Le gorgorlou sénégalais sous le fardeau fiscal

Les Sénégalais trinquent, encore et encore. Après Orange, Auchan et Canal+, voilà que Sen’Eau entre dans la danse fiscale. La société annonce, l’air de rien, l’application d’un droit de timbre de 1 % sur tous les paiements en espèces. Une goutte d’eau, dit-on ? Peut-être. Mais quand chaque acteur du quotidien y ajoute sa goutte, c’est un océan de taxes qui finit par engloutir le consommateur.

La mesure, introduite par la loi n°2025 du 27 septembre 2025, s’applique depuis le 4 octobre. Elle s’inscrit dans la réforme du nouveau Code général des impôts, censée « mobiliser davantage de ressources endogènes ». Comprenez : trouver de l’argent là où il reste encore quelques francs à gratter dans les poches du goorgorlu. Car en plus de cette taxe, le consommateur continue de payer les 18 % de TVA. Double peine pour des ménages déjà à bout.

Mais ce n’est pas fini. L’Assemblée nationale a également adopté une taxe de 0,5 % sur les transferts d’argent, plafonnée à 2000 F CFA. On nous rassure : les petits retraits, en dessous de 20 000 francs, seront épargnés. Ouf ! Encore heureux qu’on ne taxe pas les salutations sur WhatsApp. Dans un pays où les virements familiaux soutiennent des milliers de foyers, cette mesure touche directement le cœur du système de solidarité nationale.

Tout cela s’inscrit dans le grand chantier du Plan de redressement économique et social (Pres), ce programme censé remettre d’aplomb une économie essoufflée par la dette et la flambée des prix. Le président, lors du dernier Conseil des ministres, a appelé à « évaluer les impacts » de ces mesures tout en veillant à la préservation du pouvoir d’achat. Mais entre l’intention et la facture, le fossé se creuse.

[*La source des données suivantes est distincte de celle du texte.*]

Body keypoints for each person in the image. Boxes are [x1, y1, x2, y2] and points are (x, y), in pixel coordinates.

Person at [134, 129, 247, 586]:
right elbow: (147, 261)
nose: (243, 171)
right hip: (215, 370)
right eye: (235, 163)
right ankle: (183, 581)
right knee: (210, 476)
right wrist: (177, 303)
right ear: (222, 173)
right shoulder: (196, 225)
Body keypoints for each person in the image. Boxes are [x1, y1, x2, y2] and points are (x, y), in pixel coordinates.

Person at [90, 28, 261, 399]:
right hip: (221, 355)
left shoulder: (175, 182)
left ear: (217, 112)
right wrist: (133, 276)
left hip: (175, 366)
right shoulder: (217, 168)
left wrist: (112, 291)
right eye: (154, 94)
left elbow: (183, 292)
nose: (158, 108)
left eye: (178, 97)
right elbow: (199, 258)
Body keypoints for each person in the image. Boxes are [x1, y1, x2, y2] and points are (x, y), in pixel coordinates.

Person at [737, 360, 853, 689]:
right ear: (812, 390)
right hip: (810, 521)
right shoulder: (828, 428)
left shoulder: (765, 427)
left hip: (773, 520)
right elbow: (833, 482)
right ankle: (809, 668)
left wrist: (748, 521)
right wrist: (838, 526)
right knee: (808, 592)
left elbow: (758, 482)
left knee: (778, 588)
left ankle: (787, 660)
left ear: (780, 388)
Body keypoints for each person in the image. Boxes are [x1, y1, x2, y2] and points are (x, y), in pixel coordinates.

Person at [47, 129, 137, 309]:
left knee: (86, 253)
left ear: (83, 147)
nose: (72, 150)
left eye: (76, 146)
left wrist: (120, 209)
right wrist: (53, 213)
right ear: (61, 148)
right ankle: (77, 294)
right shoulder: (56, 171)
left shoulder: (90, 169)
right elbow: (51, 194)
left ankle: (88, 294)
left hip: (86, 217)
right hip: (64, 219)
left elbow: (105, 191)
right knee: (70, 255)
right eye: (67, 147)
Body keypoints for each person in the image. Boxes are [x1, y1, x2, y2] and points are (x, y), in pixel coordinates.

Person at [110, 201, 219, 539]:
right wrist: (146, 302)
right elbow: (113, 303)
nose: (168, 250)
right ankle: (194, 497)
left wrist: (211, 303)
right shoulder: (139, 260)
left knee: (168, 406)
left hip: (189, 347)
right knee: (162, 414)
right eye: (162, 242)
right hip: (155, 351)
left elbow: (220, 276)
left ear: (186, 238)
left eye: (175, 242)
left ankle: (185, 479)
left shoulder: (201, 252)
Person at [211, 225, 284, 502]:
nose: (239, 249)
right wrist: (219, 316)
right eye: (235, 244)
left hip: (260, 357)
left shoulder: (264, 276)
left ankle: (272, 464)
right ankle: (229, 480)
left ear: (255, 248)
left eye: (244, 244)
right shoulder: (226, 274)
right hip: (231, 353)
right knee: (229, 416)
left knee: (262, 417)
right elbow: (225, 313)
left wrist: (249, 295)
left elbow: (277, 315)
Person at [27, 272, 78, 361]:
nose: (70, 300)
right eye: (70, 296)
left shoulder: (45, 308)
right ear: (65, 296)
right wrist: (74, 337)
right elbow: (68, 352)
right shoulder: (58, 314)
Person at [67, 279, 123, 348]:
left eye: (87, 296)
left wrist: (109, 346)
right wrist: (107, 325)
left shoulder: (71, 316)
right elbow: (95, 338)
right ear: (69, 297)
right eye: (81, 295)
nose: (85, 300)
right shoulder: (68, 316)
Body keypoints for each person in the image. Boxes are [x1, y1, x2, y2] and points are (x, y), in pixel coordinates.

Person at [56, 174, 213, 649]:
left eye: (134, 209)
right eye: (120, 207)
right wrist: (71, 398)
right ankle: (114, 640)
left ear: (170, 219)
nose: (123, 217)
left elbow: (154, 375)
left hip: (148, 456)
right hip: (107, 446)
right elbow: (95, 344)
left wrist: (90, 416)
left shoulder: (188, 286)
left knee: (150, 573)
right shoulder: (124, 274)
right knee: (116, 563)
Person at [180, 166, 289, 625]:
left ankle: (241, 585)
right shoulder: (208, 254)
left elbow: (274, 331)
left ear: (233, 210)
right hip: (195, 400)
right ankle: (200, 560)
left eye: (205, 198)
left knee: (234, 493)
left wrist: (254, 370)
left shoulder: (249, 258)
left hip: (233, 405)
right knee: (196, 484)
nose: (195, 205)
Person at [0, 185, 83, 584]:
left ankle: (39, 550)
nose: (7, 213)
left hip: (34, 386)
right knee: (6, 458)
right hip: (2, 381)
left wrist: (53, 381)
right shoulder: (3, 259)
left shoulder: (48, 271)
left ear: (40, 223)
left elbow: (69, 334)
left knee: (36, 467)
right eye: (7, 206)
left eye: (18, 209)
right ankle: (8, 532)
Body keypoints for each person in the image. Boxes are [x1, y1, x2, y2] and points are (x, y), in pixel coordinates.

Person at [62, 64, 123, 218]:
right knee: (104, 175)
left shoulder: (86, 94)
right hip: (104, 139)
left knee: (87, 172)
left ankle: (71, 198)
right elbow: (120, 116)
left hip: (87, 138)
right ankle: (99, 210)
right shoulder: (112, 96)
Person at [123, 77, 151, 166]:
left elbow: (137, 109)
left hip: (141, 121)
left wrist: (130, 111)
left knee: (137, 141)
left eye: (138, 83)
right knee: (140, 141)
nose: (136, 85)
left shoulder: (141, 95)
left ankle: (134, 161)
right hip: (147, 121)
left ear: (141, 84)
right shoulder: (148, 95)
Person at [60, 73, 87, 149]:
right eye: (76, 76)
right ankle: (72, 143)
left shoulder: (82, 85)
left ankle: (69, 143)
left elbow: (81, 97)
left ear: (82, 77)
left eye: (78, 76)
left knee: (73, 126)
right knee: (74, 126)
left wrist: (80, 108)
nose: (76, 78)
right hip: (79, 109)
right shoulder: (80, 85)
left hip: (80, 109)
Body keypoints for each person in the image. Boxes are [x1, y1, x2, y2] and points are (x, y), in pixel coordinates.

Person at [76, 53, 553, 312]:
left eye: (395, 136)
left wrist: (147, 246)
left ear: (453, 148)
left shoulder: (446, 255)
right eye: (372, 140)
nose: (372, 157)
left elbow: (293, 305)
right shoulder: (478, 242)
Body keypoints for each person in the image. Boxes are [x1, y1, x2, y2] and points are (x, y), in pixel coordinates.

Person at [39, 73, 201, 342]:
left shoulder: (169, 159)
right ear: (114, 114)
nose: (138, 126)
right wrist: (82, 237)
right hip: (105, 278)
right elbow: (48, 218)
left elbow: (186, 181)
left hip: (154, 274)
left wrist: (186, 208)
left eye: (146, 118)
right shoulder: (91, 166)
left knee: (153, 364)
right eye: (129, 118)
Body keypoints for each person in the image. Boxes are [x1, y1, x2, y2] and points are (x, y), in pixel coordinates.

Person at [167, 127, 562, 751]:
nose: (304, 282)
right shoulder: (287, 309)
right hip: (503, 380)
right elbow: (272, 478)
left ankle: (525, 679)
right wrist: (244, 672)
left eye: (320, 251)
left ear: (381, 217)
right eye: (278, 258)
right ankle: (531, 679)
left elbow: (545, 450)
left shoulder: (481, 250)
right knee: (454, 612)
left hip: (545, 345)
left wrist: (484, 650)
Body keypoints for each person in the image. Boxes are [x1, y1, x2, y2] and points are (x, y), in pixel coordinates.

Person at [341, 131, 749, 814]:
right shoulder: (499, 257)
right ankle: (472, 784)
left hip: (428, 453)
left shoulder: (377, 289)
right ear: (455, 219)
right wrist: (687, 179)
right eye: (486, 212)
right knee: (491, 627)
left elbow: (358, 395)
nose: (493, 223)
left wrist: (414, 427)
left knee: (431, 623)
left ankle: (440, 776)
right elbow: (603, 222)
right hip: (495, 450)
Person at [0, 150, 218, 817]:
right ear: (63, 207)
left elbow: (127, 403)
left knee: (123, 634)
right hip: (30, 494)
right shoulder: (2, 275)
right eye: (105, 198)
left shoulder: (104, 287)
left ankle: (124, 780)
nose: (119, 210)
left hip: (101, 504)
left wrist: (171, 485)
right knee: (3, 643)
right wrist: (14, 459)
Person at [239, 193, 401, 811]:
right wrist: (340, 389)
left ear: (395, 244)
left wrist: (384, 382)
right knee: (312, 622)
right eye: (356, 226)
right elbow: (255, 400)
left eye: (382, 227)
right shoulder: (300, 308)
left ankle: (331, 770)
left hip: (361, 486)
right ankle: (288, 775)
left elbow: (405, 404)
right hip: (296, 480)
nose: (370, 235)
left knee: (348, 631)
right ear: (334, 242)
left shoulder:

D’autant que pendant ce temps, les fonds communs continuent de couler à flots pour certains agents des régies financières. Des primes de 15 à 30 millions par trimestre pour les inspecteurs des Impôts et Domaines ! Dans un pays où l’enseignant peine à payer son loyer et où l’infirmier attend ses indemnités, cela passe mal. Collecter des fonds serait-il plus méritant que sauver des vies ou former des générations ? La question brûle les lèvres.

Et pendant qu’on taxe tout ce qui bouge, la dette publique s’alourdit. Selon Reuters, le service de la dette atteindra 5490 milliards de F CFA en 2026, soit +11 % par rapport aux prévisions initiales. En 2028, il flirtera avec les 5000 milliards. L’État paie plus, emprunte plus et taxe plus. Une spirale qui inquiète autant qu’elle lasse.

Peut-être faudrait-il commencer le redressement par le haut. Dire adieu aux véhicules de fonction rutilants, aux per diem dorés à l’étranger, et à ces fonds spéciaux dont même le contribuable le plus modeste connaît désormais les contours. Car redresser un État, ce n’est pas qu’une question de chiffres. C’est aussi une question de style, de morale publique et de cohérence.

Le Sénégal d’aujourd’hui ressemble à une charrette tirée par un âne courageux — le peuple — pendant que les passagers discutent, à l’ombre, de la meilleure manière d’alléger… la charrette. Sauf qu’à force d’ajouter des taxes sur tout, il ne restera plus qu’à taxer le sourire, le droit à l’amour ou au soulagement, comme l’a ironisé un internaute.

À ce rythme-là, même le rire deviendra une ressource endogène.